Being a theater actor gives me this deep sense of belonging and community. And I think that when you feel like a part of a community, it’s easy to give back and serve another community.
Performing on Broadway means you see the same people eight times a week, so you end up sharing both your artistic and personal highs and lows with those people day after day. Their pain becomes your pain. Their joy belongs to you. This processing of emotion – backstage on the floor of a dressing room or in front of fifteen hundred people – is intense, but it is also unbelievably nourishing. You examine your life. You feel supported. You build a community
Like many actors I know, I grew up feeling like a bit of an outsider. And then I started doing theater, where the expressions of love, the space for big emotions, the positive feedback – they not only made me feel good about myself but they made me feel like myself. I wonder about all of the other people who grew up feeling like outsiders who didn’t have a place to feel comfortable in their own skin or share in someone else’s life experience. And it makes me think that when you don’t feel seen, you feel scared and feeling scared keeps you from reaching out to help other people.

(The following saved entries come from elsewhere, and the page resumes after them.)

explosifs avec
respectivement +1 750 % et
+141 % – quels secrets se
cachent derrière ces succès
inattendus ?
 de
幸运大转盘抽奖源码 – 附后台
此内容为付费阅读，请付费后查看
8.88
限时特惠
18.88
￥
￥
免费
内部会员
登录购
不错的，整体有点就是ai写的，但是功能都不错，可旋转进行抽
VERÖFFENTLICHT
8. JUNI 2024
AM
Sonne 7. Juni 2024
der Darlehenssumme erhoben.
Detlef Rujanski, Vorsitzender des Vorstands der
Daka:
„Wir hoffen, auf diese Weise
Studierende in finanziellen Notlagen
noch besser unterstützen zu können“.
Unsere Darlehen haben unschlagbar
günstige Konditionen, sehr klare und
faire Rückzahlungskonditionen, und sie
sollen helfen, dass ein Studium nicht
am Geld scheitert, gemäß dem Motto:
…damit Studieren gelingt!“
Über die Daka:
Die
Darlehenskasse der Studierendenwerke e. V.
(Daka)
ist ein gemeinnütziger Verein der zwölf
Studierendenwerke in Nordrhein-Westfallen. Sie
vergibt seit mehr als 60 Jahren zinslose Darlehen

I am endlessly grateful to be a part of the New York theater scene. Not just because I am in awe of the talent I witness when I go to the theater or because we are funny and curious and really great to be around. Not just because we raised so much money on this meal train that now we’re not only feeding the ICU, but also internal medicine and anesthesiology and are feeding the vital cleaning staff as well. But because among them, I feel seen and valued, a feeling powerful enough to mobilize me — a “non-essential” person — during this paralyzing, overwhelming, hard-to-navigate time.
On some fundamental level, I knew that if I put out the call, it would be answered. That is community. And as I sit in front of my computer, clicking the refresh button on the #BroadwayFeedsBellevue meal train page and see donations ranging from $5 to $5,000, I think that when we emerge from all of this that is what might save us.